Work to complete:
Copy word for word the part of the passage on awe and witchcraft that opens with the words containing "Awe and the Witch" and closes with "integral to witchcraft.".

Source passage:
%%

Awe and the Witch

I would like for you to take a few moments and think about the last time you experienced awe.

When was it? And what was the source of that awe?

As a word, awe is used somewhat loosely nowadays. It has become more

According to whoever labeled this photo on Pixabay, this is an example of “awesome”.

commonplace and casual than it used to be. How often do you hear people referring to something quite ordinary as being awesome? Or the performance of an athlete as being awe-inspiring? Perhaps you’ve even told a friend that you’re in awe of them?

But despite these modern uses, awe is actually a powerful (and useful) word. More importantly though, I would argue that an understanding of, and experience of awe is integral to witchcraft.

Defining Awe

According to the Merriam Webster dictionary, awe may be defined as an emotion that variously combines “dread, veneration, and wonder”, and “that is inspired by authority or by the sacred and sublime.”

Witches have always held a reputation for transgression and subversion. So clearly it’s not the kind of awe that is inspired by authority that is of interest here. As always, we are concerned with the sacred (at least to our eyes) and sublime.

Awe and the Numinous

In the modern Pagan/Witch/Heathen communities, there is a tendency to consider the numinous in a more positive light than is traditional. As I have written before, we are inheritors of cultural ideas that have been systematically diminished over the ages. For example, dream is no longer commonly considered a place in which one may encounter the dead and Otherworldly. And fairies have been transformed from their original, often terrifying understanding, to cutesy and twee ‘nature spirit’ type beings.

%%

Material supplied:
%%

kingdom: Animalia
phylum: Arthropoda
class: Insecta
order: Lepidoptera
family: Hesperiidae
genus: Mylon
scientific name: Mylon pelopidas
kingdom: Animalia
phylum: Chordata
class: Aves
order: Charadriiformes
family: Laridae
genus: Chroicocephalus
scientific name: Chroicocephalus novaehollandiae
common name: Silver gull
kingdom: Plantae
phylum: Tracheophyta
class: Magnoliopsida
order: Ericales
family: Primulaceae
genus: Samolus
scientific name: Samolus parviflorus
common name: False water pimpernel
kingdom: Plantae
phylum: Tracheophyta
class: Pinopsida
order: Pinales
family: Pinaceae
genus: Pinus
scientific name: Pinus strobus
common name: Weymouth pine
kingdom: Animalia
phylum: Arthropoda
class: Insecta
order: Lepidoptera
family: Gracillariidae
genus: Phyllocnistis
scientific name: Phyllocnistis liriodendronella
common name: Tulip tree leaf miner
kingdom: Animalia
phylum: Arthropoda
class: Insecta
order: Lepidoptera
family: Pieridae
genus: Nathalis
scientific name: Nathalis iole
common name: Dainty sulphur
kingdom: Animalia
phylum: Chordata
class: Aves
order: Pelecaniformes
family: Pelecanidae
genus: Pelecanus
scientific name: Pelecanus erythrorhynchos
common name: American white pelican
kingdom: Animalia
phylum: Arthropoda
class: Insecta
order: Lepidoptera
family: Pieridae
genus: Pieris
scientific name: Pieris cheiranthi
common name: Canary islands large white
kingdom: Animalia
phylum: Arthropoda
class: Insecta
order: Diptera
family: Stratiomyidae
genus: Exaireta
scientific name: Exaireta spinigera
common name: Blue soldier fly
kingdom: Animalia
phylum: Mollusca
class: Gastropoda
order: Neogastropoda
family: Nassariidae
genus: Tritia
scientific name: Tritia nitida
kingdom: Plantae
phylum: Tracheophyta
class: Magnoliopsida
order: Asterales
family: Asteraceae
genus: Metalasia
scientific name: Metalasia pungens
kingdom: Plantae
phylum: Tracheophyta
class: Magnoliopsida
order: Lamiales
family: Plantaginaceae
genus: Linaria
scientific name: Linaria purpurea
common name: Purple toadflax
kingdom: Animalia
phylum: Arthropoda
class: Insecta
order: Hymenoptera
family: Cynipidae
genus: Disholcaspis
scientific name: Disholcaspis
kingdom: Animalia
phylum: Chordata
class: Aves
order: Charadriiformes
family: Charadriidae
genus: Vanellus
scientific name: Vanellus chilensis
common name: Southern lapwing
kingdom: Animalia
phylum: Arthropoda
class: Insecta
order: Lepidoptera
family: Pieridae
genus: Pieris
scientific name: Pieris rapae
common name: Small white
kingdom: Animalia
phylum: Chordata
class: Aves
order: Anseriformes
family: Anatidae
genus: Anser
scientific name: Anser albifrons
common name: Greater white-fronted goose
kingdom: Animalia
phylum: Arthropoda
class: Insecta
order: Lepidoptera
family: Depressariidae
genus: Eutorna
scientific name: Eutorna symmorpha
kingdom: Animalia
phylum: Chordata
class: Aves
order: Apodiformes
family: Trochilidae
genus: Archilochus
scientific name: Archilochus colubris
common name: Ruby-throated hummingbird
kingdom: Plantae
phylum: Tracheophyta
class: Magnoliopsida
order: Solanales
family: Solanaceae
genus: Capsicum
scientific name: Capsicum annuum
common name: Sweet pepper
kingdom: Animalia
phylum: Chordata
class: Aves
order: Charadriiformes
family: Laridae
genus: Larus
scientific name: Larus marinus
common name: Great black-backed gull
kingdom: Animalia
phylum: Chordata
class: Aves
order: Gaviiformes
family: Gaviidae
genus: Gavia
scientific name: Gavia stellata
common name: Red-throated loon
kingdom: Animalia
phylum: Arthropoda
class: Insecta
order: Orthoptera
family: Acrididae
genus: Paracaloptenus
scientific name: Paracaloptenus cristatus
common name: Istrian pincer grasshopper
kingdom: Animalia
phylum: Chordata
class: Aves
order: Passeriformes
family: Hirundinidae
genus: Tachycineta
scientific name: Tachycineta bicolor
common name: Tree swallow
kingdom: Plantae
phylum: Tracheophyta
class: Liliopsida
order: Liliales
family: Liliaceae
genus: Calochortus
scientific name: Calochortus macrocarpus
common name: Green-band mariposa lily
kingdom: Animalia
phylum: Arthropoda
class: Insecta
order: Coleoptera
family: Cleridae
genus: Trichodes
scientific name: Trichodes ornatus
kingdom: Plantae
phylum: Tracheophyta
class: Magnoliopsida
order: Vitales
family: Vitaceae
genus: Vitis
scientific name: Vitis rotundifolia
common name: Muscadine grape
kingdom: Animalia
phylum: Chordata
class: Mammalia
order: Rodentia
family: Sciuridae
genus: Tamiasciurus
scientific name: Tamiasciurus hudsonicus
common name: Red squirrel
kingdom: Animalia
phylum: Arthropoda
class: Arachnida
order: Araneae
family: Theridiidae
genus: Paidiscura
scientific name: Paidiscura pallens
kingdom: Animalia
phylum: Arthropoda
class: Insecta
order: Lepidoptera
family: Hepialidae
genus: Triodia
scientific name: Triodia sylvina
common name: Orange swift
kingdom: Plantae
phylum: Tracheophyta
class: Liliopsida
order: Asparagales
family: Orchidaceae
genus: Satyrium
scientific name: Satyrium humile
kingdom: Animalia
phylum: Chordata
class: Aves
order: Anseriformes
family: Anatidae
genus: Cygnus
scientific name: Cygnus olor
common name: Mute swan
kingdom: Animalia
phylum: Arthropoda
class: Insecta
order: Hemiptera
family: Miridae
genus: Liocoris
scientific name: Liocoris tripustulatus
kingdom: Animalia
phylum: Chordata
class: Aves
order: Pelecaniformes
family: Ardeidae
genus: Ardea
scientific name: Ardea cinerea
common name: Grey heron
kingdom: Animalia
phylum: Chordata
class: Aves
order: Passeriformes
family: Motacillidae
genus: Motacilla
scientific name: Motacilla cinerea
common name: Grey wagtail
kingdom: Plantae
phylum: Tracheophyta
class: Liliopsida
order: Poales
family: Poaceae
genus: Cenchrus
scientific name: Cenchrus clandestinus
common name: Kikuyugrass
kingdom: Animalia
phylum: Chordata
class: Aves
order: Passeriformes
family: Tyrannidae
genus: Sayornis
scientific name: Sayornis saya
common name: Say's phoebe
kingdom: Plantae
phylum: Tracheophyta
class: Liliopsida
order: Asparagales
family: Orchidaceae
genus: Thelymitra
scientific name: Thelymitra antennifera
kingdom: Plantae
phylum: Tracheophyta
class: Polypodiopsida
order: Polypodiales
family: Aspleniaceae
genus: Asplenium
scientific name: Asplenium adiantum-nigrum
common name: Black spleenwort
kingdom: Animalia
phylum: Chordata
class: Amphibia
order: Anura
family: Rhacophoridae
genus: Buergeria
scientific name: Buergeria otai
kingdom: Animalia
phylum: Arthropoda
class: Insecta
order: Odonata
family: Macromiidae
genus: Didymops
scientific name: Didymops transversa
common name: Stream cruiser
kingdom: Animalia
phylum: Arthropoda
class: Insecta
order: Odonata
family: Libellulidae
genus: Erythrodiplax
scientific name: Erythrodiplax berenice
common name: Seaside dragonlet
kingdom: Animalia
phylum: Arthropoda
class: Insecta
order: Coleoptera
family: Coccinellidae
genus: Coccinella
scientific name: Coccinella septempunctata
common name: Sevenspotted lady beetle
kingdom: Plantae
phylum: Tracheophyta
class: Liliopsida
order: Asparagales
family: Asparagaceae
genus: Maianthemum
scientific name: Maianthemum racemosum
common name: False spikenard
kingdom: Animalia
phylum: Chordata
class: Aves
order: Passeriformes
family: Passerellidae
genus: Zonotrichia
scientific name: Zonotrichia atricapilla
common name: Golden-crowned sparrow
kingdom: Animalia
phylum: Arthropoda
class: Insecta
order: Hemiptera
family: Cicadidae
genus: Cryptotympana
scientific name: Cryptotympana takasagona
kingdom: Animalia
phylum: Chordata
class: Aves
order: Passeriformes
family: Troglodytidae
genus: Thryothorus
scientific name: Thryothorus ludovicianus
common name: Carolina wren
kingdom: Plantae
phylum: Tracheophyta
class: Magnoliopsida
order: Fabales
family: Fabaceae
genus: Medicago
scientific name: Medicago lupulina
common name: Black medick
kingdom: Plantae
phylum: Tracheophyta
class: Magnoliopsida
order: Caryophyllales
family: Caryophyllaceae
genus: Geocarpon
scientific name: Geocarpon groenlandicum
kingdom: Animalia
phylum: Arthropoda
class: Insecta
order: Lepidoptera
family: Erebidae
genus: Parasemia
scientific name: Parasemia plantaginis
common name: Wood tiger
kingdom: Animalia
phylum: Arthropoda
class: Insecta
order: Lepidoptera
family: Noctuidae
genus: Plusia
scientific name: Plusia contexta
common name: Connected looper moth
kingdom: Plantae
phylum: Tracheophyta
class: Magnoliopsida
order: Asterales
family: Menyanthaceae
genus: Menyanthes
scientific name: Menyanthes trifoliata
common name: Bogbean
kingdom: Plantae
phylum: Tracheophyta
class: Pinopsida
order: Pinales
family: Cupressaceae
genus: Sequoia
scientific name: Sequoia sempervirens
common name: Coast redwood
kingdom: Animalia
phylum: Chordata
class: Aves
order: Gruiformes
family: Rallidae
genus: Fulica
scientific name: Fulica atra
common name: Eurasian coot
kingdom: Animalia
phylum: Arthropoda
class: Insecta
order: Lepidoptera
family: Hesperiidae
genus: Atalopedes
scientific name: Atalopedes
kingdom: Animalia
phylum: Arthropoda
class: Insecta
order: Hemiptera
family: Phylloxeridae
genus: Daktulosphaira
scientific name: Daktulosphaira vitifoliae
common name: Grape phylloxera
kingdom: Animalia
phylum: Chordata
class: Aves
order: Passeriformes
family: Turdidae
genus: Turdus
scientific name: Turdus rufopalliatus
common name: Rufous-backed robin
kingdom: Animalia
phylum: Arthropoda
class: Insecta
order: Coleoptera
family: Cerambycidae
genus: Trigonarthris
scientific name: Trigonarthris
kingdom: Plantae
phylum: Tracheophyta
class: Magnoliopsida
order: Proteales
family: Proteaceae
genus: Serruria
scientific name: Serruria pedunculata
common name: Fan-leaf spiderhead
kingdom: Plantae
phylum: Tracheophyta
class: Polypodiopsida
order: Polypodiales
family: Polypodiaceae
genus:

%%

Solution to this exercise:
Awe and the Witch

I would like for you to take a few moments and think about the last time you experienced awe.

When was it? And what was the source of that awe?

As a word, awe is used somewhat loosely nowadays. It has become more

According to whoever labeled this photo on Pixabay, this is an example of “awesome”.

commonplace and casual than it used to be. How often do you hear people referring to something quite ordinary as being awesome? Or the performance of an athlete as being awe-inspiring? Perhaps you’ve even told a friend that you’re in awe of them?

But despite these modern uses, awe is actually a powerful (and useful) word. More importantly though, I would argue that an understanding of, and experience of awe is integral to witchcraft.